Set Up Postgres CDC with Debezium and Redpanda

This example demonstrates using Debezium to capture the changes made to Postgres in real time and stream them to Redpanda.

This ready-to-run docker-compose setup contains the following containers:

  • postgres container with the pandashop database, containing a single table, orders

  • debezium container capturing changes made to the orders table in real time.

  • redpanda container to ingest change data streams produced by debezium

For more information about pandashop schema, see the /data/postgres_bootstrap.sql file.

Example architecture

Prerequisites

You must have Docker and Docker Compose installed on your host machine.

Run the lab

  1. Download the following Docker Compose file on your local file system.

    Reveal the Docker Compose file
    docker-compose.yml
    version: '3.7'
    name: redpanda-cdc-postgres
    volumes:
      redpanda: null
    services:
      postgres:
        image: debezium/postgres:16
        container_name: postgres
        ports:
          - 5432:5432
        healthcheck:
          test: "pg_isready -U postgresuser -d shipment_db"
          interval: 2s
          timeout: 20s
          retries: 10
        environment:
          - POSTGRES_USER=postgresuser
          - POSTGRES_PASSWORD=postgrespw
          - POSTGRES_DB=pandashop
          - PGPASSWORD=postgrespw
        volumes:
          - ./data:/docker-entrypoint-initdb.d
      redpanda:
        image: docker.redpanda.com/redpandadata/redpanda:v23.3.12
        container_name: redpanda
        command:
          - redpanda start
          # Mode dev-container uses well-known configuration properties for development in containers.
          - --mode dev-container
          # Tells Seastar (the framework Redpanda uses under the hood) to use 1 core on the system.
          - --smp 1
          - --kafka-addr internal://0.0.0.0:9092,external://0.0.0.0:19092
          # Address the broker advertises to clients that connect to the Kafka API.
          # Use the internal addresses to connect to the Redpanda brokers
          # from inside the same Docker network.
          # Use the external addresses to connect to the Redpanda brokers
          # from outside the Docker network.
          - --advertise-kafka-addr internal://redpanda:9092,external://localhost:19092
          - --pandaproxy-addr internal://0.0.0.0:8082,external://0.0.0.0:18082
          # Address the broker advertises to clients that connect to the HTTP Proxy.
          - --advertise-pandaproxy-addr internal://redpanda:8082,external://localhost:18082
          - --schema-registry-addr internal://0.0.0.0:8081,external://0.0.0.0:18081
          # Redpanda brokers use the RPC API to communicate with each other internally.
          - --rpc-addr redpanda:33145
          - --advertise-rpc-addr redpanda:33145
        ports:
          - 18081:18081
          - 18082:18082
          - 19092:19092
          - 19644:9644
        volumes:
          - redpanda:/var/lib/redpanda/data
        healthcheck:
          test: ["CMD-SHELL", "rpk cluster health | grep -E 'Healthy:.+true' || exit 1"]
          interval: 15s
          timeout: 3s
          retries: 5
          start_period: 5s
      debezium:
        image: debezium/connect:2.4
        container_name: debezium
        environment:
          BOOTSTRAP_SERVERS: redpanda:9092
          GROUP_ID: 1
          CONFIG_STORAGE_TOPIC: connect_configs
          OFFSET_STORAGE_TOPIC: connect_offsets
        depends_on: [postgres, redpanda]
        ports:
          - 8083:8083
  2. Set the REDPANDA_VERSION environment variable to the version of Redpanda that you want to run.
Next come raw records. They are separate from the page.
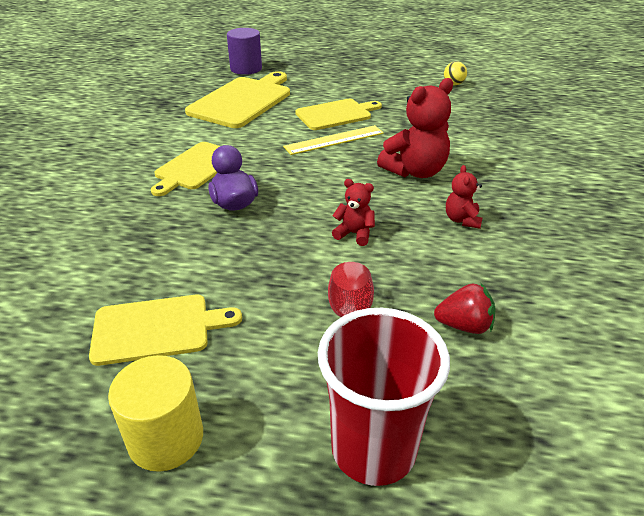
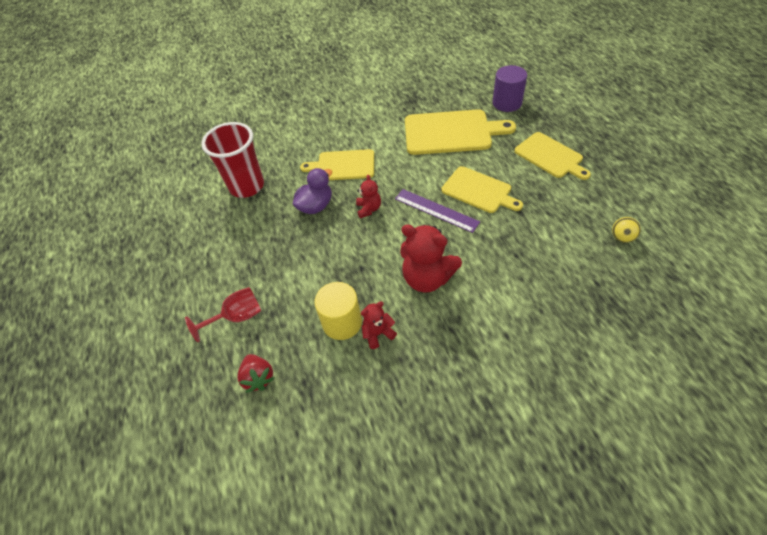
camera: 65 degrees right, 15 degrees up
yellow cutting board [89,295,242,366] -> yellow cutting board moved to [514,132,591,180]
yellow cylinder [108,355,203,472] -> yellow cylinder moved to [314,282,362,340]
yellow ruler [283,125,384,155] -> purple ruler [395,189,480,233]
red cup [318,308,450,486] -> red cup moved to [201,122,264,198]
red teddy bear [332,179,375,246] -> red teddy bear moved to [356,175,381,218]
For all available versions, see the GitHub releases.

    For example:

    export REDPANDA_VERSION=23.3.12
  3. Run the following in the directory where you saved the Docker Compose file:

    docker compose up -d

    When the postgres container starts, the /data/postgres_bootstrap.sql file creates the pandashop database and the orders table, followed by seeding the ` orders` table with a few records.

  4. Log into Postgres:

    docker compose exec postgres psql -U postgresuser -d pandashop
  5. Check the content inside the orders table:

    select * from orders;

    This is the source table.

  6. While Debezium is up and running, create a source connector configuration to extract change data feeds from Postgres:

    docker compose exec debezium curl -H 'Content-Type: application/json' debezium:8083/connectors --data '
    {
      "name": "postgres-connector",
      "config": {
        "connector.class": "io.debezium.connector.postgresql.PostgresConnector",
        "plugin.name": "pgoutput",
        "database.hostname": "postgres",
        "database.port": "5432",
        "database.user": "postgresuser",
        "database.password": "postgrespw",
        "database.dbname" : "pandashop",
        "database.server.name": "postgres",
        "table.include.list": "public.orders",
        "topic.prefix" : "dbz"
      }
    }'

    Notice the database.* configurations specifying the connectivity details to postgres container. Wait a minute or two until the connector gets deployed inside Debezium and creates the initial snapshot of change log topics in Redpanda.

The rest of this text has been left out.